Juditha de Vivaldi, la Femme triumphans au Théâtre des Champs-Élysées
Cinq divas pour cinq personnages de caractère se succèdent et se rencontrent sur la scène du Théâtre des Champs-Élysées à Paris, rappelant que cette œuvre fut composée par Vivaldi pour les jeunes filles orphelines (ses élèves) de l’Ospedale della Pieta. Cinq voix qui créent ensemble une atmosphère émouvante et riche, dont la musique de Vivaldi est messagère. La musique est définitivement Femme ce soir, elle offre aux spectateurs des sentiments d’amour, de passion, d’humilité, mais aussi de guerre, de sang et de victoire.
Juditha a la voix triomphante de la contralto Marie-Nicole Lemieux, très suave, très expressive, soulignant sa mission divine et annonçant sa victoire sur Holopherne qu'elle décapite (lire l'argument de l'oeuvre ici). Ses graves et son médium sont ainsi tranchants, en délaissant certes le côté séducteur du personnage. L'investissement vocal et scénique est cependant à son maximum, comme toujours avec cette interprète qui embrase les lignes vocales et se fait une spécialité des caractères féminins les plus forts (elle donnera ainsi la réplique à Roberto Alagna pour Samson et Dalila cet été aux Chorégies d'Orange). Sa suivante Abra est confiée à Benedetta Mazzucato, chanteuse qualifiée de contralto mais dont les aigus sont purs, agiles, soufflés et soufflants, filés et tenus pour porter une tendre incarnation dans un univers brutal (rappelant le contexte de composition de cet opus).

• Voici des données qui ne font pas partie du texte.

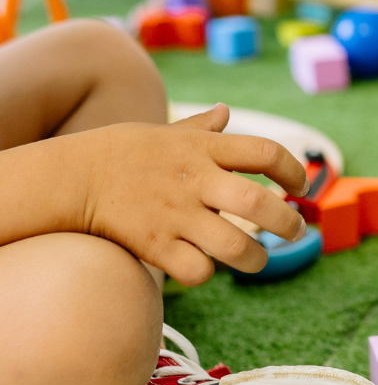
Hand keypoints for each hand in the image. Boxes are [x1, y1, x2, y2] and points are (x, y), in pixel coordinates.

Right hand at [73, 104, 307, 285]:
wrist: (70, 177)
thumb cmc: (123, 154)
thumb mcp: (165, 132)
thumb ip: (201, 128)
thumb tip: (224, 111)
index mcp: (203, 149)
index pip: (266, 152)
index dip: (294, 170)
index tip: (300, 185)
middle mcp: (195, 180)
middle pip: (258, 203)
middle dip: (288, 223)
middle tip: (296, 232)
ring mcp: (175, 214)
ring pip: (234, 246)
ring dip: (255, 259)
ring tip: (256, 259)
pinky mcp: (154, 246)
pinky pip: (197, 270)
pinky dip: (207, 274)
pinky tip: (204, 266)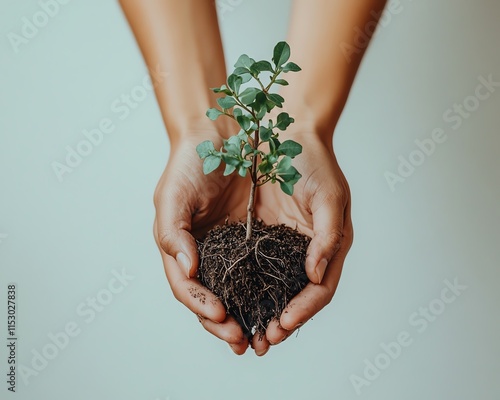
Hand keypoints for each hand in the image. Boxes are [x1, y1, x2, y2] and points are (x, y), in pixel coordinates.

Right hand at [153, 130, 251, 354]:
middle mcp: (206, 255)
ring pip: (239, 293)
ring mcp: (231, 249)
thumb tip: (187, 269)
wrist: (220, 135)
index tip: (221, 315)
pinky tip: (281, 304)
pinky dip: (270, 291)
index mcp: (182, 249)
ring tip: (264, 336)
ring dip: (250, 316)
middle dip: (226, 324)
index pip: (188, 288)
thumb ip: (172, 233)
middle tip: (244, 341)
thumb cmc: (189, 163)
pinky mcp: (257, 239)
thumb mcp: (172, 195)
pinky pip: (263, 271)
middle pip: (213, 299)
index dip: (201, 305)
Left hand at [254, 132, 353, 354]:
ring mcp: (277, 246)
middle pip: (293, 298)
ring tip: (239, 334)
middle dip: (277, 322)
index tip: (282, 326)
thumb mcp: (329, 194)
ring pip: (268, 289)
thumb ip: (327, 236)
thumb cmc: (312, 160)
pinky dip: (239, 289)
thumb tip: (316, 276)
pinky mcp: (254, 237)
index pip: (318, 289)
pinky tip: (226, 303)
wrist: (283, 132)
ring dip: (255, 313)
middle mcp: (302, 252)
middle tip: (259, 342)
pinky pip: (246, 269)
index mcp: (324, 246)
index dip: (302, 311)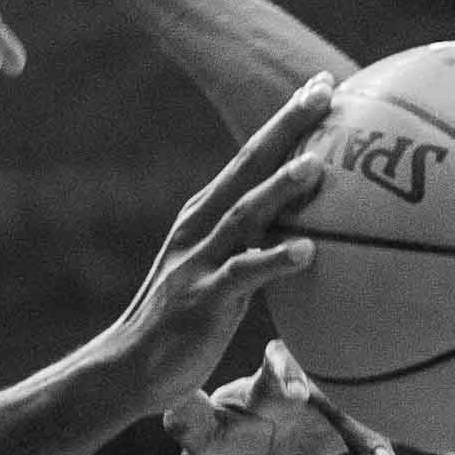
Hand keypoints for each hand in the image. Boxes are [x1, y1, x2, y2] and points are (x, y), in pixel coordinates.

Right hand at [109, 75, 332, 414]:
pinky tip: (308, 252)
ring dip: (279, 188)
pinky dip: (274, 261)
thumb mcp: (216, 274)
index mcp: (204, 217)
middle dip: (287, 127)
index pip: (250, 159)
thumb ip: (253, 248)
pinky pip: (243, 276)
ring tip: (317, 166)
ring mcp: (199, 262)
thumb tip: (309, 238)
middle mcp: (200, 229)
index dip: (285, 121)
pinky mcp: (203, 300)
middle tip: (327, 92)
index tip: (322, 87)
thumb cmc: (181, 326)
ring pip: (244, 215)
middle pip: (247, 167)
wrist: (128, 368)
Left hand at [164, 340, 454, 454]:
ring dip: (408, 441)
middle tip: (378, 430)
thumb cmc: (225, 431)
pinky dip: (429, 454)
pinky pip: (401, 444)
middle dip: (362, 404)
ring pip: (380, 421)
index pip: (277, 368)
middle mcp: (316, 385)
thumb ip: (187, 421)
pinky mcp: (363, 431)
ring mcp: (346, 408)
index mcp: (270, 379)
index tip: (293, 393)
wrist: (253, 439)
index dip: (285, 375)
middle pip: (344, 390)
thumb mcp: (203, 433)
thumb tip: (170, 409)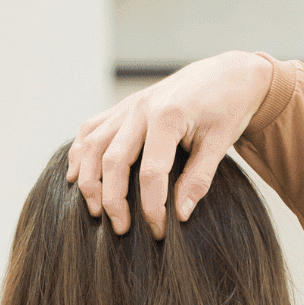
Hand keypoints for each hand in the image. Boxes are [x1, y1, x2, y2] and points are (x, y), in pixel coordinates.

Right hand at [65, 51, 272, 239]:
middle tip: (121, 228)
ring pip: (92, 146)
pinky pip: (89, 131)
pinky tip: (76, 178)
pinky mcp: (121, 108)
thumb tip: (180, 214)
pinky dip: (78, 154)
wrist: (227, 74)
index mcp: (168, 115)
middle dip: (113, 200)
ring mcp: (127, 106)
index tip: (157, 230)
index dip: (151, 205)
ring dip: (88, 181)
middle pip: (113, 161)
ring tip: (95, 211)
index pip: (151, 171)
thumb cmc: (228, 108)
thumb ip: (198, 179)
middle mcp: (141, 108)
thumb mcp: (220, 143)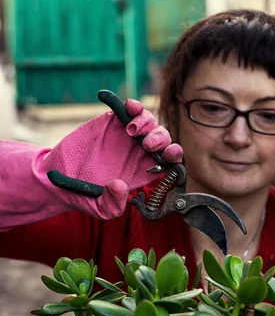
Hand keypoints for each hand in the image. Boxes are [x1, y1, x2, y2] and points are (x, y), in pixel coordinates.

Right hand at [43, 98, 182, 218]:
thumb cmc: (83, 195)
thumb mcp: (98, 208)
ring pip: (150, 122)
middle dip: (162, 139)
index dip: (174, 156)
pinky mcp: (112, 122)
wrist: (59, 178)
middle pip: (164, 140)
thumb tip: (120, 187)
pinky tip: (129, 107)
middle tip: (146, 145)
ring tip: (131, 130)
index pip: (169, 162)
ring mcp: (127, 136)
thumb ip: (112, 205)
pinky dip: (134, 106)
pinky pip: (130, 110)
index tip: (169, 155)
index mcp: (143, 172)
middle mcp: (139, 153)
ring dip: (147, 122)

Également contralto (registre rare mais indispensable pour asseoir les harmonies dans cet ensemble de voix féminines), Sonia Prina joue et chante Holopherne comme la figure Biblique qu'il est. Ses récitatifs sont particulièrement expressifs et culminent avec maestria vers les sentiments des arie, où la voix se fait raffinée quoique sur une virtuosité spectaculaire (elle reviendra au TCE pour Alessandro de Haendel). L’ambigu Vagaus, son serviteur eunuque auquel le compositeur confie une impressionnante inspiration, est tout aussi impressionnant dans l'incarnation d'Ana Maria Labin. Décontractée, sa caractérisation vocale est colorée et agile, particulièrement soutenue dans la douceur des sentiments nobles et galants. Enfin, même le prêtre (Ozias) a ici une voix de femme, celle de Dara Savinova qui campe, avec puissance et souplesse, l’équilibre et la sagesse.
Le chœur de chambre Mélisme(s) renforce encore la puissance féminine avec une élégance plurielle de phrasés : pour chanter aussi bien des soldats assyriens, des serviteurs à la table d'Holopherne, des vierges de Béthulie, des dîneurs d'Holopherne et des vierges de Sion. L’Ensemble Matheus renforce tout le spectre des caractères et ambitus, les riches expérimentations de timbre menées par le compositeur, la virtuosité (notamment du violon, Vivaldi le concertiste oblige) le tout dans une grande conscience du mouvement rythmique. Jean-Christophe Spinosi accueille avec joie les ovations du public enthousiaste, à la gloire du génie et de la femme.